**Provided data:**
# # #
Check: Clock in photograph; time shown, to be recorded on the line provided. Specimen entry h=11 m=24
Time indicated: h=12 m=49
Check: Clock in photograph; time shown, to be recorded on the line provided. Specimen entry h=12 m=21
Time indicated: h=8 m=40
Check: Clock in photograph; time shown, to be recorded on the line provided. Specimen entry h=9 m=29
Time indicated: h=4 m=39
# # #
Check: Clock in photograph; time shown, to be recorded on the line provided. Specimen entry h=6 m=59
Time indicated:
# # #
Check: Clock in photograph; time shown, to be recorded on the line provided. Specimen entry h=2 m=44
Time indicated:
# # #
**Written task:** Format the stretch of entries from the line containing "entry h=9 m=29" through the line containing "Time indicated: h=4 m=39" as a JSON list of strings, one string per line and no strings for blank lines.

**Exercise answer:**
[
  "Check: Clock in photograph; time shown, to be recorded on the line provided. Specimen entry h=9 m=29",
  "Time indicated: h=4 m=39"
]